Back in Houston, I pursued Carlisle’s publisher numbers of times, and within several weeks the commission was a done deal. The result would be Bilby’s Doll. By that time, I was convinced I wanted to make HGO the leading commissioner and producer of American opera, and guess who was going to be our poster boy!

Right off the bat, we scheduled Susannah for the summer of 1972 and Of Mice and Men for March ‘73, during which time Bilby’s Doll, a Gothic tale about a young girl unjustly accused of witchcraft, was being composed. Bilby’s Doll divided critics along the lines that would haunt the composer and us over the years: the New York School vs. Everybody Else. Bill Blender of TIME magazine wrote that too much of the action took place offstage, and Allen Hughes of the Times said it might be rescued by 45 minutes of cuts. Meanwhile Ann Holmes of the Houston Chronicle heralded it as a “triumphant addition to the repertoire.” The composer did make cuts for the subsequent performances in Omaha, where it was a big hit. Carlisle otherwise maintained his satisfaction with he opera, and it awaits a first-class revival.

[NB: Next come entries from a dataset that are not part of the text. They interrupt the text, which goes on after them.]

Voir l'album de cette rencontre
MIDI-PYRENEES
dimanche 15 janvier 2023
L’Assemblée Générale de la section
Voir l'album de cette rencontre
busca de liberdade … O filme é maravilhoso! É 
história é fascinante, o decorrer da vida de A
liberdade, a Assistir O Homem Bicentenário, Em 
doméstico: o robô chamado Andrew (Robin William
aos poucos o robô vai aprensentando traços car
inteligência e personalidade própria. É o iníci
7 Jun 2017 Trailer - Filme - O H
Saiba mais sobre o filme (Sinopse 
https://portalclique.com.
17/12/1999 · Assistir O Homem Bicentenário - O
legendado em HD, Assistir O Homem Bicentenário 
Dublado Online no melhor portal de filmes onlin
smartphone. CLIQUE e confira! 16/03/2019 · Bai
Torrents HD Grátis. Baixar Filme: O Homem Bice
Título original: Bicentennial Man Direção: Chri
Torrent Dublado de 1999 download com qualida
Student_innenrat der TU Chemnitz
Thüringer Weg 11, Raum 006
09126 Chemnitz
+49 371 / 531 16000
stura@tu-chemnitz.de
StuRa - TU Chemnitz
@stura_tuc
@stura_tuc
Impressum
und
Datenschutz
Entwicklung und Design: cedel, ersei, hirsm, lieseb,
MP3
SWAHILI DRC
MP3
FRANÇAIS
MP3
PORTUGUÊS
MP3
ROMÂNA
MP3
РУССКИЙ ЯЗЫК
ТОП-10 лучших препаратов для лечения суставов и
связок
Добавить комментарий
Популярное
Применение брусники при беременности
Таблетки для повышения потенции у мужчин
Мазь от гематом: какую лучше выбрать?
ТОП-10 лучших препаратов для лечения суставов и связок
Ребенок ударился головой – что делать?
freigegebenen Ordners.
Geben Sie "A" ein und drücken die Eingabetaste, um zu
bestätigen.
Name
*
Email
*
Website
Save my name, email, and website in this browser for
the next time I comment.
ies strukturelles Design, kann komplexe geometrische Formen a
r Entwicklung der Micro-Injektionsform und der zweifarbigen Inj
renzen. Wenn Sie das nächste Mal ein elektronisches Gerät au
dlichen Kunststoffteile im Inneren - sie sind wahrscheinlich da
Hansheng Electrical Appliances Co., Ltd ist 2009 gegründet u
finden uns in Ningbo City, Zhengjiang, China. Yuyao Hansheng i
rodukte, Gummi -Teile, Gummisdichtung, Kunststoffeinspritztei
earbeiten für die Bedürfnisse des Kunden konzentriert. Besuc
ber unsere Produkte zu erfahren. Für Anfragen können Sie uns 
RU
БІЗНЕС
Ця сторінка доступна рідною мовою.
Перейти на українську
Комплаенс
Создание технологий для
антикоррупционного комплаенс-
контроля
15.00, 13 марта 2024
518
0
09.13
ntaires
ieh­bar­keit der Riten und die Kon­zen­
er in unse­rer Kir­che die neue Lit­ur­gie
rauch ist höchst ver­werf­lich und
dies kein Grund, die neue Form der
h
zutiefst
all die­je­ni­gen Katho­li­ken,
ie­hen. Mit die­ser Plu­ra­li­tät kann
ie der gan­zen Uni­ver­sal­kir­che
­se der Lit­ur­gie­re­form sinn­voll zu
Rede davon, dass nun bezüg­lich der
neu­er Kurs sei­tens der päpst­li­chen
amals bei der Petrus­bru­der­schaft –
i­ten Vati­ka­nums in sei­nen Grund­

Two other significant works preceded Of Mice and Men: Wuthering Heights (1958) in Santa Fe and The Passion of Jonathan Wade (1962) at New York City Opera. The former was recently issued on a recording by Milwaukee’s Florentine Opera to substantial acclaim.

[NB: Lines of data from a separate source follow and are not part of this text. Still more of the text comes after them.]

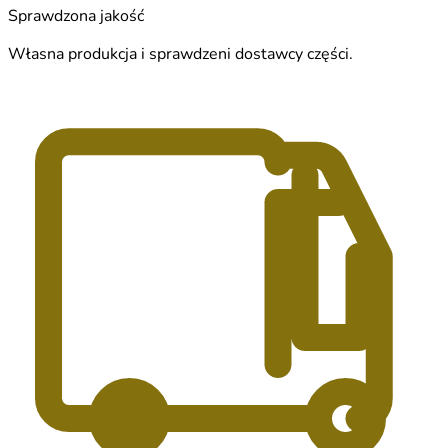
Sprawdzona jakość
Własna produkcja i sprawdzeni dostawcy części.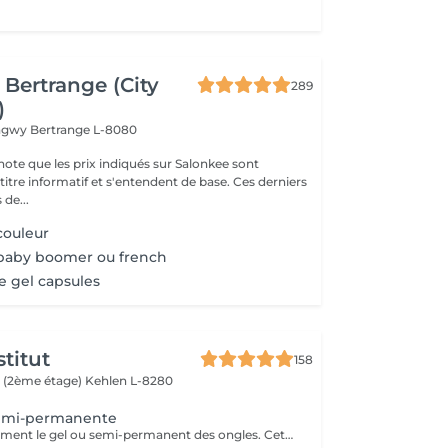
Bertrange (City
289
)
ongwy
Bertrange L-8080
note que les prix indiqués sur Salonkee sont
tre informatif et s'entendent de base. Ces derniers
 de...
couleur
baby boomer ou french
 gel capsules
titut
158
 (2ème étage)
Kehlen L-8280
emi-permanente
Retirer complétement le gel ou semi-permanent des ongles. Cette dépose est réalisée correctement pour éviter d'endommager la couche naturelle de l'ongle. Manucure pas prévue.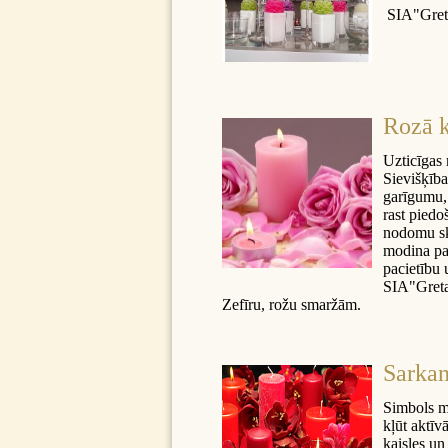
SIA"Greta
Rozā k
Uzticīgas 
Sievišķība
garīgumu, 
rast piedo
nodomu ska
modina paš
pacietību 
SIA"Greta"
Zefīru, rožu smaržām.
Sarkan
Simbols mī
kļūt aktī
kaisles un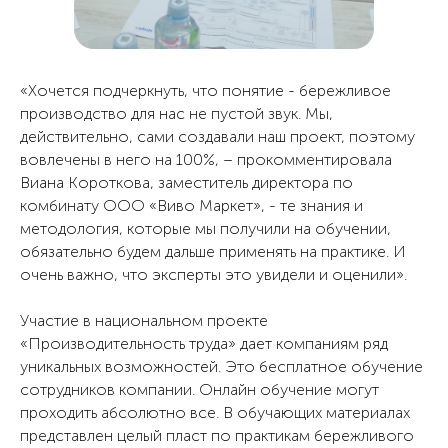
«Хочется подчеркнуть, что понятие - бережливое
производство для нас не пустой звук. Мы,
действительно, сами создавали наш проект, поэтому
вовлечены в него на 100%, – прокомментировала
Виана Короткова, заместитель директора по
комбинату ООО «Виво Маркет», - те знания и
методология, которые мы получили на обучении,
обязательно будем дальше применять на практике. И
очень важно, что эксперты это увидели и оценили».
Участие в национальном проекте
«Производительность труда» дает компаниям ряд
уникальных возможностей. Это бесплатное обучение
сотрудников компании. Онлайн обучение могут
Направления
О комбинате
проходить абсолютно все. В обучающих материалах
представлен целый пласт по практикам бережливого
О компании
Школьное питание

“The Passion of Jonathan Wade’s powerful score, including larger than life choral numbers and touching arias, perfectly juxtaposes the intimate and the epic.”

HGO would commission a total revision of Wade in 1989 that I recall was a totally satisfying experience. Its powerful score, including larger than life choral numbers and touching arias, perfectly juxtaposes the intimate and the epic. It is Carlisle’s biggest piece.

When Carlisle was appointed to be the MD Anderson Chair Professor at the University of Houston, he moved to Houston from Tallahassee. Our friendship took a giant leap forward, with three-times-a-week “hard singles” tennis matches and countless dinners and lunches, one of which gave birth to the idea of the Houston Grand Opera Studio, conceived by us as a top-ranked young artist training program, drawing on resources of both of our institutions. Its alumni today comprise a “Who’s Who” list of prominent American operatic artists, including Eric Owens, Denyce Graves, Joyce DiDonato, Jamie Barton, and Ana Maria Martínez.

In 1980, Carlisle had another idea for an opera. He asked me what I thought of All the King’s Men, the 1946 novel by Robert Penn Warren, a semi-fictionalized story inspired by the life of the colorful Louisiana governor Huey P. Long, a character immortalized on film by Broderick Crawford. The idea led to the creation of Willie Stark— what a dream role for a baritone— and Timothy Nolen made the most of it. The opening night audience sprang to its feet at the Kennedy Center a couple of months later. Director Hal Prince created a vivid production that is etched on my mind to this day.

Our final collaboration was Carlisle’s only full-scale comic opera, Cold Sassy Tree, a hilarious adaptation of the Olive Ann Burns novel that centers on the May-September romance involving the boisterous septuagenarian Rucker Lattimore (premiered by Dean Peterson) and the much younger Miss Love Simpson, a role for Patricia Racette. It brims with delightfully colorful characters and enough down-home humor to keep you rolling in the aisles.

Carlisle’s final opera, Prince of Players, was premiered in Houston when he was 90 years old, a miracle that can be heard of Florentine Opera’s premiere recording, which was nominated for two 2021 GRAMMY awards: Best Contemporary Classical Composition and Best Opera Recording.

I personally hope the American Opera Establishment— not to forget the world’s— will rally around its composer laureate in 2026-2027. Susannah and Of Mice and Men will surely receive their due. It’s the others that should be widely showcased in the manner they deserve. They are among the greatest treasures of our culture.

— David Gockley was the general director of
Houston Grand Opera from 1972 to 2005, and
of San Francisco Opera from 2006 to 2016.